Bélarus : Maria-le-Coeur a été enlevée !

Où se trouve Maria Kalesnikava ?

Maria Kalesnikava à Minsk Foto; Unkn./CC-BY-SA/4.0Int

(Marc Chaudeur) – Ces derniers jours, elle concentrait ses efforts sur la création et l’enregistrement d’un parti d’opposition qu’elle et d’autres ont baptisé “ENSEMBLE “, avec cette volonté, non de diviser, mais d’unir. L’une des trois Grâces de la « Révolution » en Belarus a été enlevée par des inconnus cagoulés en plein centre de Minsk, hier matin. Dans la capitale bélarusse, on n’a pas dormi beaucoup, cette nuit. Ce nouvel acte de répression policière met aussi l’accent sur l’insigne fragilité du mouvement.

Sur les affiches de l’été, Maria (Macha) avait pour symbole  et emblème le Cœur ; pour les deux autres membres du triumvirat, c’étaient un Poing levé et un V en signe de Victoire. Hier matin, à 10 h 10 (heure locale), nous apprenions que Maria Kalesnikava, l’une des trois femmes que les élections du 9 août ont placées au premier plan de la contestation, avait été enlevée.

Elle se rendait à la poste pour y chercher une lettre de la « Justice » à propos de sa participation à une marche interdite, le 30 août. Entre le Musée National d’Art et l’Avenue de l’Indépendance, une jeune fille l’a reconnue. Maria marchait devant elle ; elle a voulu lui parler et la remercier de tout ce qu’elle avait déjà fait, si courageusement, depuis le 09 août – et auparavant déjà. Mais elle s’est ravisée, par discrétion.

Près du Musée, Anastasia a vu un minibus de couleur noire et de marque Sobol, portant un panneau « Communication ». Elle entend une sonnerie de portable et se retourne : elle voit des individus masqués qui poussent Maria Kalesnikava à l’intérieur du véhicule. Puis elle aperçoit un portable tomber sur la chaussée ; un individu descend du bus, le ramasse et remonte, puis la voiture démarre. A l’évidence, un portable comme celui de Maria doit être une source inestimable de renseignements pour des museaux renifleurs… Hier soir tard, on ne savait toujours pas où ils avaient disparu. Un autre membre très en vue du Conseil de Coordination, Anton Radnyankou, a disparu lui aussi, en cherchant la piste de Maria.

Maria Kalesnikava, 38 ans, est une flûtiste de stature et de renommée internationales, qui d’ailleurs a effectué une partie de ses études à Stuttgart. C’est une femme entreprenante, déterminée et dynamique. Cet enlèvement par on ne sait quel Rattenkönig de flicaillons de l’ombre jette une lumière aveuglante sur la fragilité du mouvement de protestation bélarusse : que fera-t-on une fois que la dizaine de personnes dirigeant plus ou moins le Conseil de Coordination (qui compte en tout quelques 70 membres) auront disparu, auront été enlevées, intimidées, maltraitées ou emprisonnées après quelque procès ou non ?

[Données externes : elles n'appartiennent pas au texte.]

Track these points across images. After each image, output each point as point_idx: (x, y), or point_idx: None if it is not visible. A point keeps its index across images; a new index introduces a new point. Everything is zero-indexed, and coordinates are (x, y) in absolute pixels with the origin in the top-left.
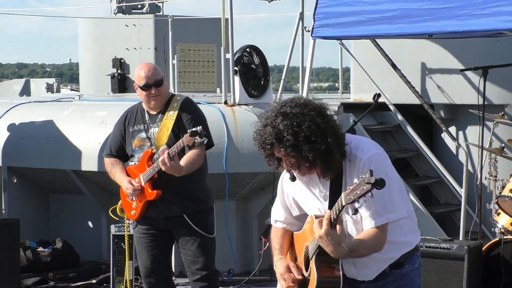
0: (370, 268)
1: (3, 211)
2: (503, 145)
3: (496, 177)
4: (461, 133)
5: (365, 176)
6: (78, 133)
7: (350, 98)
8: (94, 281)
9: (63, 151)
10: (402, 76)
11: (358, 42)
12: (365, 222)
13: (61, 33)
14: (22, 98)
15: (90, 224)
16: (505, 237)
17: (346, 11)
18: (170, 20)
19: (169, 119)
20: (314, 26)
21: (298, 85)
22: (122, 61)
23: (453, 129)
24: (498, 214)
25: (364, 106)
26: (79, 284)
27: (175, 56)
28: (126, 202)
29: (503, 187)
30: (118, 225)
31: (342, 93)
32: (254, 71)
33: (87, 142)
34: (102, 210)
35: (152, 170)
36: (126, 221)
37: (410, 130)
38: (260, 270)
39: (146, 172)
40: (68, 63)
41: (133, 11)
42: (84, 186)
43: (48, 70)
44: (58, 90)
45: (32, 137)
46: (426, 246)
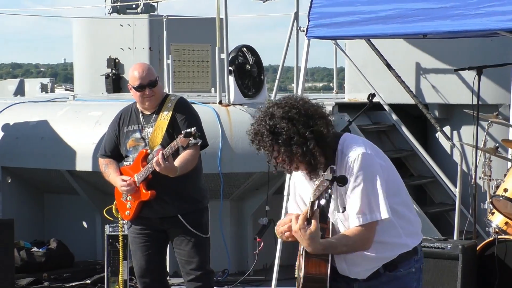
0: (361, 266)
1: None
2: (497, 144)
3: (490, 176)
4: (455, 133)
5: (326, 173)
6: (72, 133)
7: (344, 98)
8: (88, 281)
9: (58, 151)
10: (397, 76)
11: (352, 42)
12: (350, 220)
13: (55, 33)
14: (16, 98)
15: (85, 224)
16: (499, 236)
17: (341, 11)
18: (164, 20)
19: (163, 120)
20: (308, 26)
21: (293, 85)
22: (117, 61)
23: (447, 129)
24: (492, 213)
25: (358, 106)
26: (74, 284)
27: (170, 56)
28: (120, 203)
29: (497, 187)
30: (112, 225)
31: (337, 93)
32: (249, 71)
33: (82, 142)
34: (96, 210)
35: (146, 171)
36: (121, 221)
37: (404, 130)
38: (254, 270)
39: (140, 172)
40: (62, 63)
41: (127, 11)
42: (78, 186)
43: (42, 70)
44: (53, 90)
45: (26, 137)
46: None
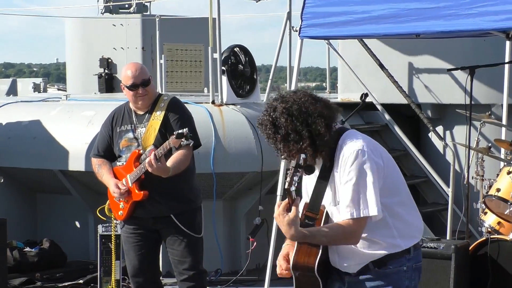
0: (350, 260)
1: None
2: (490, 144)
3: (483, 176)
4: (448, 132)
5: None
6: (65, 133)
7: (337, 98)
8: (81, 281)
9: (50, 151)
10: (390, 76)
11: (345, 42)
12: (340, 214)
13: (48, 32)
14: (8, 98)
15: (77, 224)
16: (492, 236)
17: (334, 11)
18: (157, 19)
19: (156, 120)
20: (301, 26)
21: (286, 84)
22: (110, 60)
23: (440, 128)
24: (485, 213)
25: (351, 105)
26: (66, 284)
27: (163, 55)
28: (113, 203)
29: (490, 187)
30: (105, 225)
31: (330, 92)
32: (242, 71)
33: (74, 142)
34: (89, 210)
35: (139, 171)
36: (114, 221)
37: (397, 129)
38: (247, 270)
39: (133, 173)
40: (55, 63)
41: (120, 11)
42: (71, 186)
43: (35, 69)
44: (45, 90)
45: (19, 137)
46: None
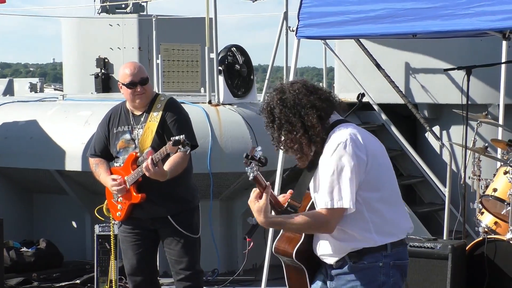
0: (328, 250)
1: None
2: (487, 144)
3: (479, 176)
4: (444, 132)
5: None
6: (61, 133)
7: None
8: (78, 281)
9: (47, 151)
10: (386, 76)
11: (342, 42)
12: (317, 203)
13: (44, 32)
14: (5, 98)
15: (74, 224)
16: (488, 236)
17: (331, 11)
18: (154, 19)
19: (153, 121)
20: (298, 26)
21: None
22: (106, 60)
23: (436, 128)
24: (482, 213)
25: (348, 105)
26: (63, 284)
27: (159, 55)
28: (111, 204)
29: (487, 187)
30: (102, 225)
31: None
32: (238, 71)
33: (71, 142)
34: (86, 210)
35: (136, 174)
36: (112, 221)
37: (394, 129)
38: (244, 270)
39: (130, 175)
40: (51, 63)
41: (117, 11)
42: (67, 186)
43: (31, 69)
44: (42, 90)
45: (15, 137)
46: (410, 246)
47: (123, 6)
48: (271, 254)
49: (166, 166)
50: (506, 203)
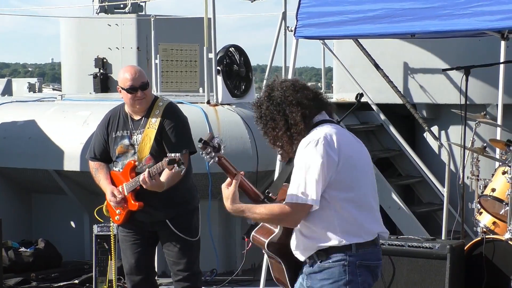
0: (298, 247)
1: None
2: (485, 144)
3: (478, 176)
4: (443, 132)
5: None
6: (60, 133)
7: (332, 98)
8: (76, 281)
9: (45, 151)
10: (385, 76)
11: (340, 42)
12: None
13: (43, 32)
14: (3, 98)
15: (73, 224)
16: (487, 236)
17: (329, 11)
18: (152, 19)
19: (151, 128)
20: (297, 26)
21: None
22: (105, 60)
23: (435, 128)
24: (480, 213)
25: (346, 105)
26: (62, 284)
27: (158, 55)
28: (110, 207)
29: (485, 187)
30: (100, 225)
31: (325, 92)
32: (237, 71)
33: (70, 142)
34: (84, 210)
35: (134, 183)
36: (111, 223)
37: (392, 129)
38: (243, 270)
39: (129, 183)
40: (50, 63)
41: (115, 11)
42: (66, 186)
43: (30, 69)
44: (40, 90)
45: (14, 137)
46: (409, 246)
47: (122, 6)
48: None
49: (163, 177)
50: (504, 203)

On observe dans ce mouvement une sorte de gentillesse, de fraîcheur qu’on ne saurait qualifier de naïveté – la pertinence et le discernement avec lesquels il a été conduit jusqu’à présent le démentent. Mais il faut prendre garde ; d’autant plus que les défilés du week end dernier (100 000 manifestants à Minsk !) ont laissé voir une nouvelle brutalité des forces de maintien de l’ ” ordre ” loukatchenkien dans plusieurs villes : à Minsk, mais aussi à Vitebsk, à Homiel, à Brest, à Hrodna (où la propagande accentue avec lourdeur sans cesse fait que e nombreux Polonais habitent la ville et ses alentours). De nombreux manifestants ont été arrêtées, bien davantage semble-t-il que lors du week end précédent.

Hier soir, des personnes faisant partie du Conseil sont allées porter plainte à la police de Minsk ; plainte acceptée. Et les policiers ont affirmé devant ces militants que la police de Minsk n’avait pas enlevé Maria Kalesnikava. Sans doute disaient-ils vrai : c’est probablement un autre corps de la police loukatchenkiste qui s’est emparé du Cœur Maria. Faut-il s’en réjouir ? Certainement pas.

Nous rendrons compte de tout ce que nous apprendrons ces prochains jours au sujet de la championne des Droits en Bélarus. Rendez leur, rendez nous Maria Kalesnikava.